When I started going through extracted data I was a little bit baffled - I expected to find relatively large number of malicious scripts (after all I sourced all samples from VirusTotal). Out of 250 analyzed samples only approximately 20% turned out to be malicious:

  • 45 instances of fontdrvhost.ps1 - a PowerShell downloader and management script for cryptocurrency miners (e.g. Hybrid Analysis, VirusTotal, extracted script). Interestingly majority of samples contained configuration (e.g. proxy servers) for specific AD domains. All collected samples used msupdate[.]info for C2
  • Test PowerShell Empire stager TrashPayloadMVEC.ps1 (VirusTotal, extracted script)
  • Test PowerShell Empire stager LabTestHttp.ps1 (VirusTotal, extracted script)
  • Cobalt Strike Beacon loader amazon_64.ps1 - set to communicate with 144.208.127.168:443 (Censys). It was one of the few observed samples that made use of execution restrictions - in this case only SYSTEM user was allowed to run the script (VirusTotal, extracted script)
  • PowerShell loader for mimikatz GardeRat.ps1 (VirusTotal, extracted script)
  • Shellcode loader - likely Cobalt Strike stager set to communicate with 192.10.22.35:443 (VirusTotal, extracted script)

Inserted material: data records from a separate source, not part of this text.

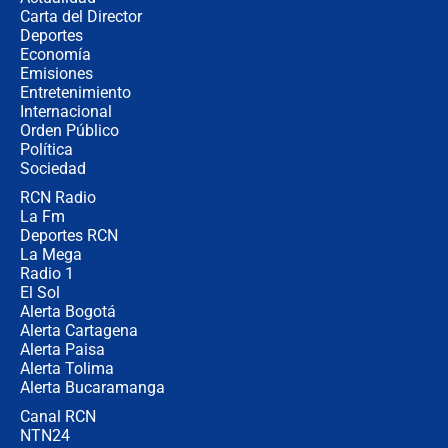
Carta del Director
Estratega de Abelardo de la Espriella
Deportes
revela cómo venció a la “casta
Economía
política” en campaña: “Estaba
Emisiones
completamente seguro”
Entretenimiento
Internacional
Alias ‘Calarcá’ habría pagado $60
Orden Público
millones al mes a un supuesto
Política
coronel para filtrar información del
Ejército
Sociedad
RCN Radio
Las razones para escoger al nuevo
La Fm
director de la Policía
Deportes RCN
La Mega
Radio 1
El Sol
Alerta Bogotá
Alerta Cartagena
Alerta Paisa
Alerta Tolima
Alerta Bucaramanga
Canal RCN
NTN24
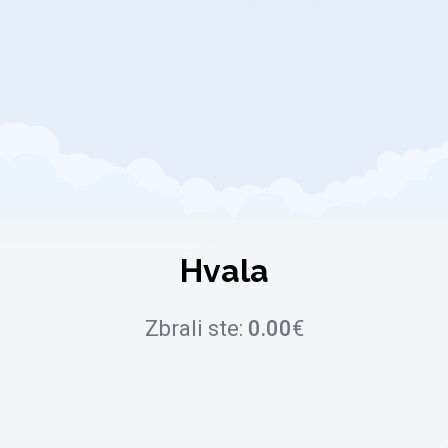
Hvala
Zbrali ste:
0.00
€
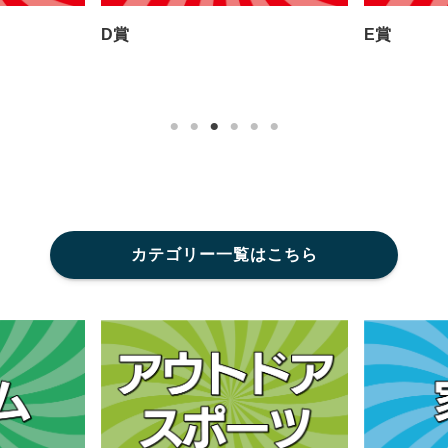
賞
E賞
カテゴリー一覧はこちら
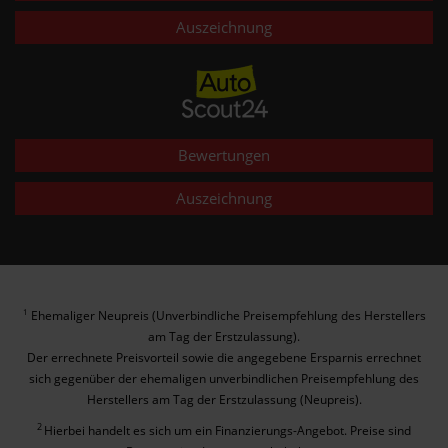
Auszeichnung
Bewertungen
Auszeichnung
Ehemaliger Neupreis (Unverbindliche Preisempfehlung des Herstellers
1
am Tag der Erstzulassung).
Der errechnete Preisvorteil sowie die angegebene Ersparnis errechnet
sich gegenüber der ehemaligen unverbindlichen Preisempfehlung des
Herstellers am Tag der Erstzulassung (Neupreis).
2
Hierbei handelt es sich um ein Finanzierungs-Angebot. Preise sind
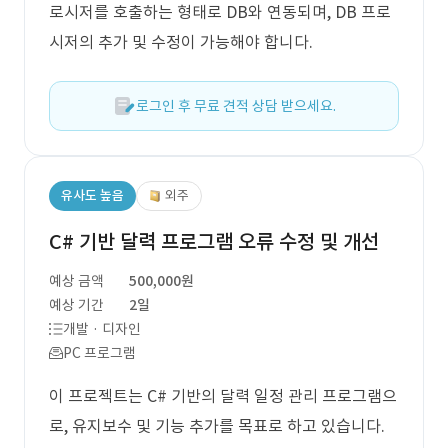
로시저를 호출하는 형태로 DB와 연동되며, DB 프로
시저의 추가 및 수정이 가능해야 합니다.
로그인 후 무료 견적 상담 받으세요.
유사도 높음
외주
C# 기반 달력 프로그램 오류 수정 및 개선
예상 금액
500,000원
예상 기간
2일
개발 · 디자인
PC 프로그램
이 프로젝트는 C# 기반의 달력 일정 관리 프로그램으
로, 유지보수 및 기능 추가를 목표로 하고 있습니다.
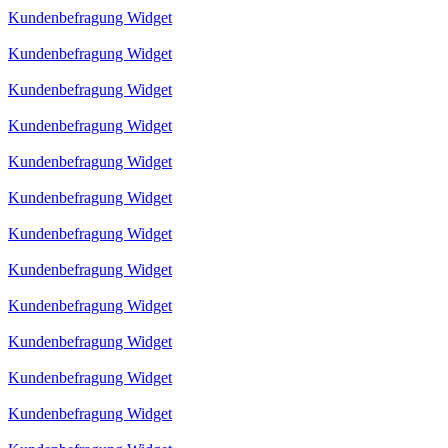
Kundenbefragung Widget
Kundenbefragung Widget
Kundenbefragung Widget
Kundenbefragung Widget
Kundenbefragung Widget
Kundenbefragung Widget
Kundenbefragung Widget
Kundenbefragung Widget
Kundenbefragung Widget
Kundenbefragung Widget
Kundenbefragung Widget
Kundenbefragung Widget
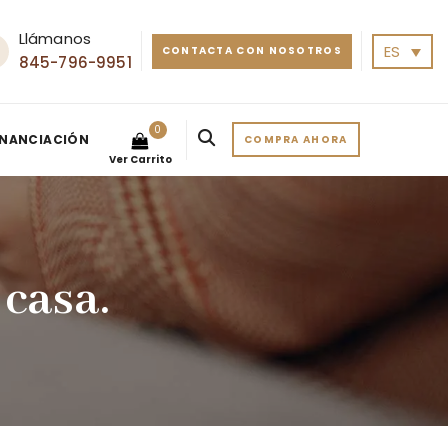
Llámanos
ES
CONTACTA CON NOSOTROS
845-796-9951
0
INANCIACIÓN
COMPRA AHORA
Ver Carrito
casa.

At the time of writing only packaged versions of fontdrvhost.ps1 had a decent amount of AV detections. Rest of the files listed above were ignored by majority of AV engines.

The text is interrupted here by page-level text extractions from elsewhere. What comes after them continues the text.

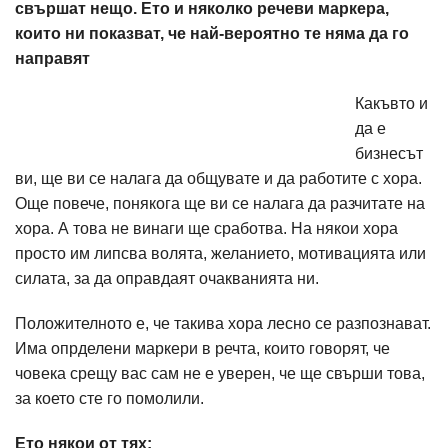
свършат нещо. Ето и няколко речеви маркера,
които ни показват, че най-вероятно те няма да го
направят
Какъвто и
да е
бизнесът
ви, ще ви се налага да общувате и да работите с хора.
Още повече, понякога ще ви се налага да разчитате на
хора. А това не винаги ще сработва. На някои хора
просто им липсва волята, желанието, мотивацията или
силата, за да оправдаят очакванията ни.
Положителното е, че такива хора лесно се разпознават.
Има опрделени маркери в речта, които говорят, че
човека срещу вас сам не е уверен, че ще свърши това,
за което сте го помолили.
Ето някои от тях:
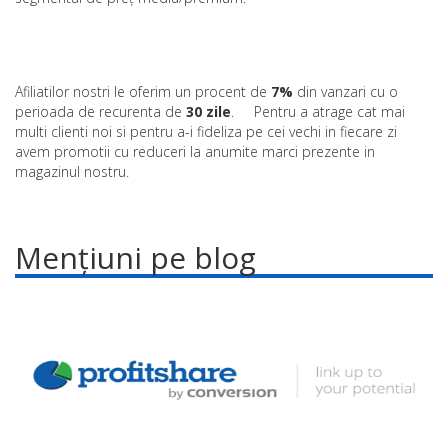
Afiliatilor nostri le oferim un procent de
7%
din vanzari cu o
perioada de recurenta de
30 zile
. Pentru a atrage cat mai
multi clienti noi si pentru a-i fideliza pe cei vechi in fiecare zi
avem promotii cu reduceri la anumite marci prezente in
magazinul nostru.
Mențiuni pe blog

That would be it for malicious scripts. So what made remaining 80% of the extracted files - or rather what interesting data was included there? This part turned out to be a real treasure trove of this small research project. Let’s start with some statistics (based on approximately 210 non-malicious samples):

  • Only 4 of them were signed
  • Approximately 40 samples had more than five AV engine detections according to VirusTotal. As far as I can tell this is a threshold where VirusTotal will remove a sample on your request only if you make (false) detections disappear by contacting each AV vendor. This point may be important because:
  • 10 samples made use of the “Alternate credentials” where credentials for RunAs/Impersonate option are placed in the configuration resource. The list of collected credentials included such accounts as: administrator, fulladmin or sccm_services
  • Another 30 extracted scripts included one or more secrets, for example:

    • Numerous invocations of net user and Set-ADAccountPassword including clear text passwords
    • Several sets of credentials for FTP accounts
    • Several sets of credentials for SQL databases
    • Several sets of credentials for SCCM service accounts
    • Malwarebytes Premium license keys
    • Username and password for outlook.com account
    • TeamViewer API tokens
  • The same amount of scripts exposed potentially sensitive data such as internal hostnames, URLs or usernames

  • About 60 extracted scripts included a header exposing organization name and (user)name of script developer. List of companies included known network security vendors, health care, hospitality and entertainment providers
  • Plenty of extracted scripts fell into “IT management” category exposing how different organizations perform endpoint, user and email accounts management, software deployment or IT monitoring

Looking at above points it is clear that majority of these scripts were meant to remain internal to organizations in which they were developed. Unfortunately, the way how scripts are packaged does not seem to make things any better. I can see how a .NET binary obfuscated with SmartAssembly, containing IsDebuggerPresent string and decrypting data from its resource section during runtime can end up with a generic detections by multiple AV engines. Then it is just a short path to situation when someone uploads such ‘flagged’ binary to VirusTotal or one of the many online sandboxes.

It seems to make perfect sense to start monitoring networks and endpoints for presence of executables generated by SAPIEN Script Packager - both for malware detection and prevention of leakage of potentially sensitive data. It is worth noting that there are also other tools that can be used to package PowerShell scripts in a similar way: ISESteroids, Posh2Exe, PowerShell Pro Tools PSPack.exe.